## [Data records]
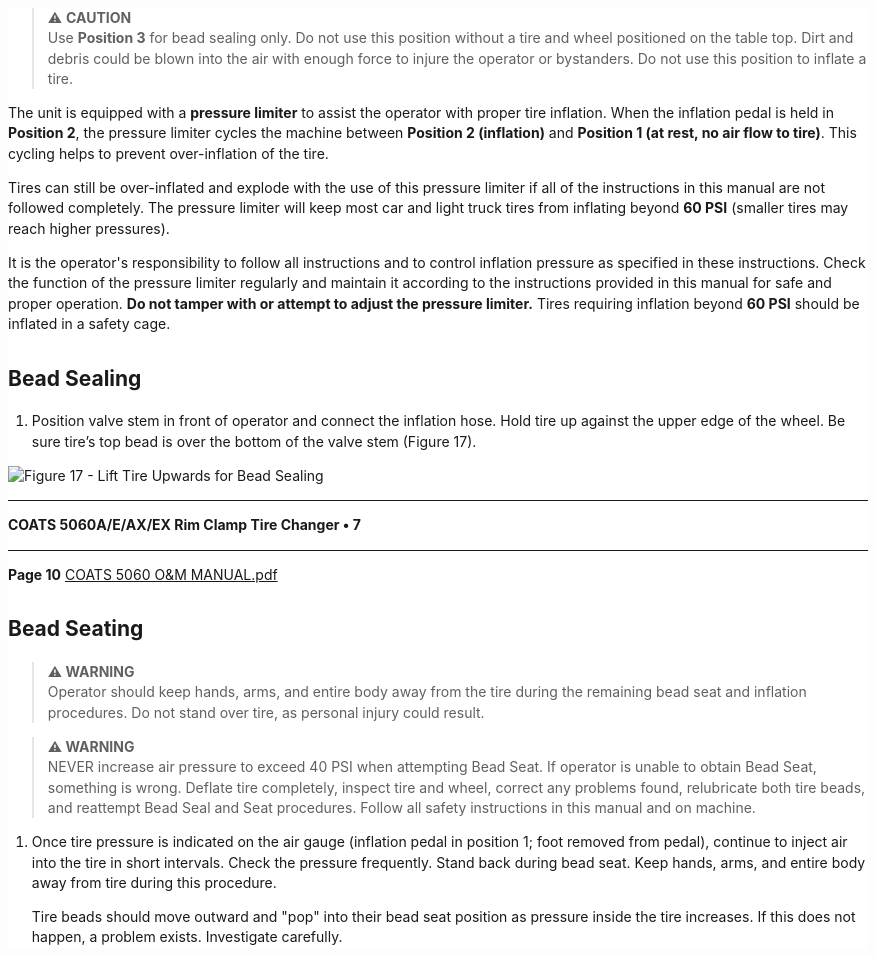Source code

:> ⚠️ **CAUTION**  
> Use **Position 3** for bead sealing only. Do not use this position without a tire and wheel positioned on the table top. Dirt and debris could be blown into the air with enough force to injure the operator or bystanders. Do not use this position to inflate a tire.

The unit is equipped with a **pressure limiter** to assist the operator with proper tire inflation. When the inflation pedal is held in **Position 2**, the pressure limiter cycles the machine between **Position 2 (inflation)** and **Position 1 (at rest, no air flow to tire)**. This cycling helps to prevent over-inflation of the tire. 

Tires can still be over-inflated and explode with the use of this pressure limiter if all of the instructions in this manual are not followed completely. The pressure limiter will keep most car and light truck tires from inflating beyond **60 PSI** (smaller tires may reach higher pressures). 

It is the operator's responsibility to follow all instructions and to control inflation pressure as specified in these instructions. Check the function of the pressure limiter regularly and maintain it according to the instructions provided in this manual for safe and proper operation. **Do not tamper with or attempt to adjust the pressure limiter.** Tires requiring inflation beyond **60 PSI** should be inflated in a safety cage.

## Bead Sealing

1. Position valve stem in front of operator and connect the inflation hose. Hold tire up against the upper edge of the wheel. Be sure tire’s top bead is over the bottom of the valve stem (Figure 17).

![Figure 17 - Lift Tire Upwards for Bead Sealing](image-placeholder)

---

**COATS 5060A/E/AX/EX Rim Clamp Tire Changer • 7**

---
**Page 10**
[COATS 5060 O&M MANUAL.pdf](https://impaqxprocloudstorage.blob.core.windows.net/9df6bc18-672d-4fba-a58c-c442c9d468f4/a01487af-0d44-42de-af94-c1dfe0c345c0/pdf/COATS%205060%20O&M%20MANUAL.pdf#page=10)
## Bead Seating

> **⚠ WARNING**  
> Operator should keep hands, arms, and entire body away from the tire during the remaining bead seat and inflation procedures. Do not stand over tire, as personal injury could result.

> **⚠ WARNING**  
> NEVER increase air pressure to exceed 40 PSI when attempting Bead Seat. If operator is unable to obtain Bead Seat, something is wrong. Deflate tire completely, inspect tire and wheel, correct any problems found, relubricate both tire beads, and reattempt Bead Seal and Seat procedures. Follow all safety instructions in this manual and on machine.

1. Once tire pressure is indicated on the air gauge (inflation pedal in position 1; foot removed from pedal), continue to inject air into the tire in short intervals. Check the pressure frequently. Stand back during bead seat. Keep hands, arms, and entire body away from tire during this procedure.

   Tire beads should move outward and "pop" into their bead seat position as pressure inside the tire increases. If this does not happen, a problem exists. Investigate carefully.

## [Work required]
Please write out all the entries above exactly, but leave out the pictures.

## [Exercise solution]
Source code

:> ⚠️ **CAUTION**  
> Use **Position 3** for bead sealing only. Do not use this position without a tire and wheel positioned on the table top. Dirt and debris could be blown into the air with enough force to injure the operator or bystanders. Do not use this position to inflate a tire.

The unit is equipped with a **pressure limiter** to assist the operator with proper tire inflation. When the inflation pedal is held in **Position 2**, the pressure limiter cycles the machine between **Position 2 (inflation)** and **Position 1 (at rest, no air flow to tire)**. This cycling helps to prevent over-inflation of the tire. 

Tires can still be over-inflated and explode with the use of this pressure limiter if all of the instructions in this manual are not followed completely. The pressure limiter will keep most car and light truck tires from inflating beyond **60 PSI** (smaller tires may reach higher pressures). 

It is the operator's responsibility to follow all instructions and to control inflation pressure as specified in these instructions. Check the function of the pressure limiter regularly and maintain it according to the instructions provided in this manual for safe and proper operation. **Do not tamper with or attempt to adjust the pressure limiter.** Tires requiring inflation beyond **60 PSI** should be inflated in a safety cage.

## Bead Sealing

1. Position valve stem in front of operator and connect the inflation hose. Hold tire up against the upper edge of the wheel. Be sure tire’s top bead is over the bottom of the valve stem (Figure 17).

![Figure 17 - Lift Tire Upwards for Bead Sealing](image-placeholder)

---

**COATS 5060A/E/AX/EX Rim Clamp Tire Changer • 7**

---
**Page 10**
[COATS 5060 O&M MANUAL.pdf](https://impaqxprocloudstorage.blob.core.windows.net/9df6bc18-672d-4fba-a58c-c442c9d468f4/a01487af-0d44-42de-af94-c1dfe0c345c0/pdf/COATS%205060%20O&M%20MANUAL.pdf#page=10)
## Bead Seating

> **⚠ WARNING**  
> Operator should keep hands, arms, and entire body away from the tire during the remaining bead seat and inflation procedures. Do not stand over tire, as personal injury could result.

> **⚠ WARNING**  
> NEVER increase air pressure to exceed 40 PSI when attempting Bead Seat. If operator is unable to obtain Bead Seat, something is wrong. Deflate tire completely, inspect tire and wheel, correct any problems found, relubricate both tire beads, and reattempt Bead Seal and Seat procedures. Follow all safety instructions in this manual and on machine.

1. Once tire pressure is indicated on the air gauge (inflation pedal in position 1; foot removed from pedal), continue to inject air into the tire in short intervals. Check the pressure frequently. Stand back during bead seat. Keep hands, arms, and entire body away from tire during this procedure.

   Tire beads should move outward and "pop" into their bead seat position as pressure inside the tire increases. If this does not happen, a problem exists. Investigate carefully.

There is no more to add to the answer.